Privileges

To help ensure that a Microsoft Exchange agent can work in your IBM Spectrum Protect Plus environment, you must set up appropriate privileges.

Role-based access control

For IBM Spectrum Protect Plus security, users who are logged on to the Exchange Server must have role-based access control (RBAC) permissions to access mailboxes and to complete mailbox restore tasks.

If your user name is authorized by the security policy in your organization, you can add user names in the Exchange Organization Management role group or subgroups. A user whose name is in the Exchange Organization Management role group or subgroups can complete mailbox restore operations. A user whose name is not in the Exchange Organization Management role group or subgroups might experience slower performance when completing restore operations.

You must define a minimum set of management roles and role scope for the Exchange user.

You must assign the following management roles to each Exchange user: Active Directory Permissions, Databases, Disaster Recovery, Mailbox Import Export, View-Only Configuration, and View-Only Recipients.

To restore an Exchange public folder mailbox, the Exchange user must also have the Public Folders management role. To restore mail to a Unicode PST file, the Exchange user must have the Mailbox Import Export management role.

To assign management roles to a user, use an Exchange Powershell cmdlet as shown in the following example:

New-RoleGroup -Name "My Admins" -Roles "Active Directory Permissions", "Databases", "Disaster Recovery", "Mailbox Import Export", "Public Folders", "View-Only Configuration", "View-Only Recipients" -Members operator1

The preceding example creates a group, My Admins, with minimum roles to run the IBM Spectrum Protect Plus Exchange agent, and assigns user operator1 to this group. The operator1 user can run the IBM Spectrum Protect Plus Exchange agent but with limited Exchange privileges; for example, the user cannot create or remove a user mailbox.

Management role scope:

Ensure that the following Exchange objects are in the management role scope for the Exchange user:
  • The Exchange Server that contains the required data
  • The recovery database that IBM Spectrum Protect Plus creates
  • The database that contains the active mailbox
  • The database that contains the active mailbox of the user who completes the restore operation

Verify that the Exchange user name is a member of a local Administrator group and has an active Exchange mailbox in the domain. By default, Windows adds the Exchange Organization Administrators group to other security groups, including the local Administrators group. For Exchange users who are not members of the Exchange Organization Management group, you must manually add the user account to the local Administrators group by using the Local Users and Groups tool on the computer of the domain member.

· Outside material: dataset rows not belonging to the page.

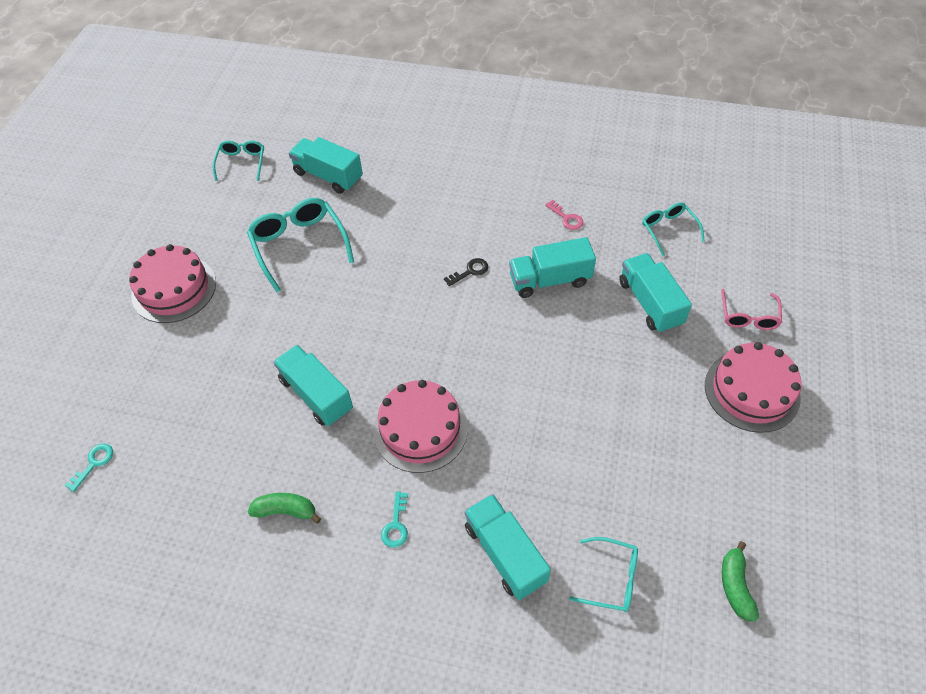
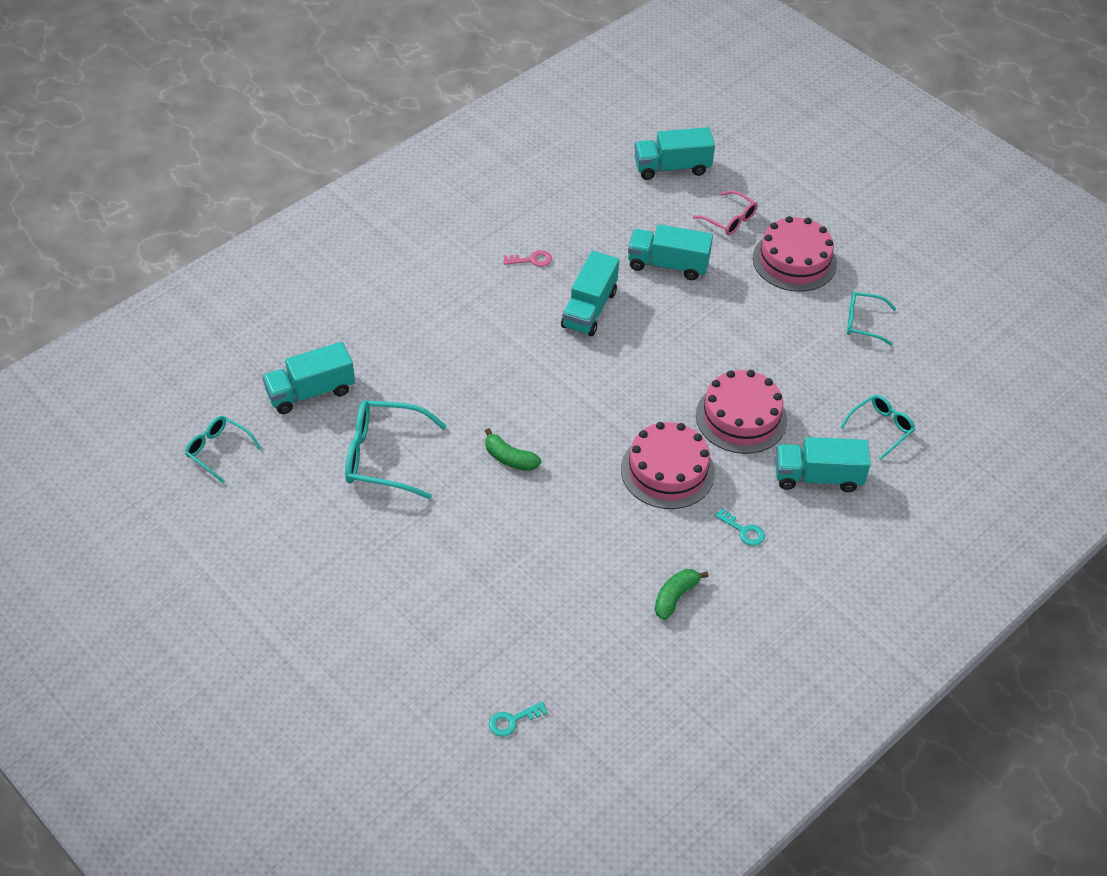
camera: 60 degrees left, 5 degrees down
(94, 463) = (512, 720): turquoise key -> turquoise key turned 90 degrees counterclockwise
(174, 289) = (347, 578): pink cake -> pink cake (741, 417)
(316, 395) = (574, 523): turquoise truck -> turquoise truck (672, 167)
(470, 271) = (532, 353): black key -> none
(669, 230) = (606, 208): turquoise glasses -> turquoise glasses (864, 323)
(735, 586) = (933, 367): green banana -> green banana (510, 458)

On the computer of the domain member, click Administrative tools > Computer Management > Local Users and Groups tool. On a domain controller computer that does not have a local Administrators group or Local Users and Groups tool, manually add the user account to the Administrators group in the domain by clicking Administrative tools > Active Directory Users and Computers tool.

Encrypting File System

IBM Spectrum Protect Plus for Exchange requires that Encrypting File System (EFS) is enabled in the local or group domain policy, and a valid Domain Data Recovery Agent (DRA) certificate is available. If a custom group policy is defined and linked to the organizational unit, ensure that the Exchange server is part of the organizational unit.